Adam Wilde

Personal information
- Date of birth: 22 May 1979 (age 47)
- Place of birth: Southampton, England
- Position: Midfielder

Youth career
- 1994–1996: Cambridge United

Senior career*
- Years: Team / Apps / (Gls)
- 1996–1999: Cambridge United / 4 / (0)
- 1999: → Kettering Town (loan) / 3 / (?)
- 1999–2002: Cambridge City / 52 / (22)
- 2002–2004: Worcester City / 70 / (10)
- 2004–2006: Weymouth / 35 / (2)
- 2006: Salisbury City / 12 / (4)
- 2006: St Albans City / 10 / (0)
- 2006–2008: Eastbourne Borough / 57 / (4)
- 2008: Sutton United / 15 / (3)
- 2008: Farnborough / 19 / (2)
- 2008–2009: AFC Totton / 50 / (5)
- 2009–2016: Gosport Borough / 262 / (52)
- 2016–2020: AFC Totton

International career
- 2003: England C / 1 / (0)

Managerial career
- 2016–2020: AFC Totton (player-assistant)

= Adam Wilde =

English footballer

Adam Wilde (born 22 May 1979) is an English retired footballer.

==Career==

Wilde began his career at Cambridge United, making four appearances for the first team and going out on loan to Kettering Town in 1999.

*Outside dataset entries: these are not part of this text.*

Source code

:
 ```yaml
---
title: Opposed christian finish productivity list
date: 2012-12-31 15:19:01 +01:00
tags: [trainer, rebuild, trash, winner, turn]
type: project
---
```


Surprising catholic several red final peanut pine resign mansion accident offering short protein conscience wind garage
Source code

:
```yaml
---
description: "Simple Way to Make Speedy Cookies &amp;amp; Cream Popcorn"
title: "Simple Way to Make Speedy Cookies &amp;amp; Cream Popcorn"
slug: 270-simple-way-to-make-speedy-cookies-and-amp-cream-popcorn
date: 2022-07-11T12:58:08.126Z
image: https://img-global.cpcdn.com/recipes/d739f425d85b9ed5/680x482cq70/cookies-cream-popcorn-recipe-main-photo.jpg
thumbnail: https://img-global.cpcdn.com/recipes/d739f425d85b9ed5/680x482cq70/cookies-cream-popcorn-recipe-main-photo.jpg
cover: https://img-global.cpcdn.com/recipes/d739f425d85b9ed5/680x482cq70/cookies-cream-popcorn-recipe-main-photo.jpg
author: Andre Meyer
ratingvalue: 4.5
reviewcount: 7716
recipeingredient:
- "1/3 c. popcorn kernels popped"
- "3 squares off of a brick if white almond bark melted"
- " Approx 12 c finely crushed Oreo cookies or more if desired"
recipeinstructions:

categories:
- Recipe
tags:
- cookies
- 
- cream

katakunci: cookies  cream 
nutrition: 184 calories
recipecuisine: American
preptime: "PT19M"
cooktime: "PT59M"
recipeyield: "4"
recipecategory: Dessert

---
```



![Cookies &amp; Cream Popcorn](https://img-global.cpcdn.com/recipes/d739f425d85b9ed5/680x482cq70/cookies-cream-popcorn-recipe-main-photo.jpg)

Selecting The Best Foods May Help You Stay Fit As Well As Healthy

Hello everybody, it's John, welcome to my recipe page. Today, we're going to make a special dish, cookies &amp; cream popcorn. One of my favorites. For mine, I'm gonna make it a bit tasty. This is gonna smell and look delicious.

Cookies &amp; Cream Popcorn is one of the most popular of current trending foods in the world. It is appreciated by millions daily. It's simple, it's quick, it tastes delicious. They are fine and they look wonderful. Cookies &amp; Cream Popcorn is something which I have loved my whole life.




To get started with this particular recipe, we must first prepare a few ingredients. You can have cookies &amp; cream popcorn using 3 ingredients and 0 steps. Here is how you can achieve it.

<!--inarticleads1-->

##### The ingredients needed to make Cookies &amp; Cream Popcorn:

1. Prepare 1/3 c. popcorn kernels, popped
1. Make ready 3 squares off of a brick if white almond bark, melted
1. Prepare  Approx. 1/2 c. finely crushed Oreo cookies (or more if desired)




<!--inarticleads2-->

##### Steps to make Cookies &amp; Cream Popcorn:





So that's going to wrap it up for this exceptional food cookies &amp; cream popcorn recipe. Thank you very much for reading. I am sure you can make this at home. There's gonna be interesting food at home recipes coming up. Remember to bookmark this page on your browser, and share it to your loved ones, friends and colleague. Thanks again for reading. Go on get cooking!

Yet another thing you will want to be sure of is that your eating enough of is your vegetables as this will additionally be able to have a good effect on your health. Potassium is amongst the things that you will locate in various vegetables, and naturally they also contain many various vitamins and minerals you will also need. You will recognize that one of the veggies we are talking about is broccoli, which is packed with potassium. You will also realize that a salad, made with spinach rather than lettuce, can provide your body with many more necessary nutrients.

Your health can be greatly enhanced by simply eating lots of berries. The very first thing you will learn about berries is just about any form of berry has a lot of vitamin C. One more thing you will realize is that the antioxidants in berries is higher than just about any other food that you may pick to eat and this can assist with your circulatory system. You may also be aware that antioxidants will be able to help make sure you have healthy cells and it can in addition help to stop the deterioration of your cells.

Following his release by Cambridge United that year, he signed for Cambridge City, where he remained until 2002; he then signed for Worcester City, beginning a two-year stay before another transfer to Weymouth in 2004.

Now an experienced Conference player, Wilde signed for Salisbury City in 2006, however only made 12 appearances, scoring 4 goals, before transferring in the same year to St Albans City. There, Wilde made seven goalless appearances before moving to Eastbourne Borough; at Eastbourne, he settled into the first team and made 57 appearances without scoring a goal.

In 2008, he moved from Eastbourne to Sutton United; once more, Wilde would spend only a matter of months with his new club, scoring 3 goals in 15 matches, before leaving for Farnborough, where he scored twice in 19 appearances.

Following this came a season-long stint at AFC Totton, where Wilde was a regular in the first team making 42 appearances, before he moved to current club Gosport Borough in the summer of 2009.

Wilde made his 100th appearance for Gosport in a 2–0 away win over Abingdon United on 21 February 2012, and scored in his 101st appearance, a 4–1 home win over Yate Town on 25 February 2012.

In November 2016, Wilde left Gosport to return to Totton, combining his ongoing playing career with his first move into coaching as the club's assistant manager. After four years, Wilde decided to step down from the position on 28 March 2020.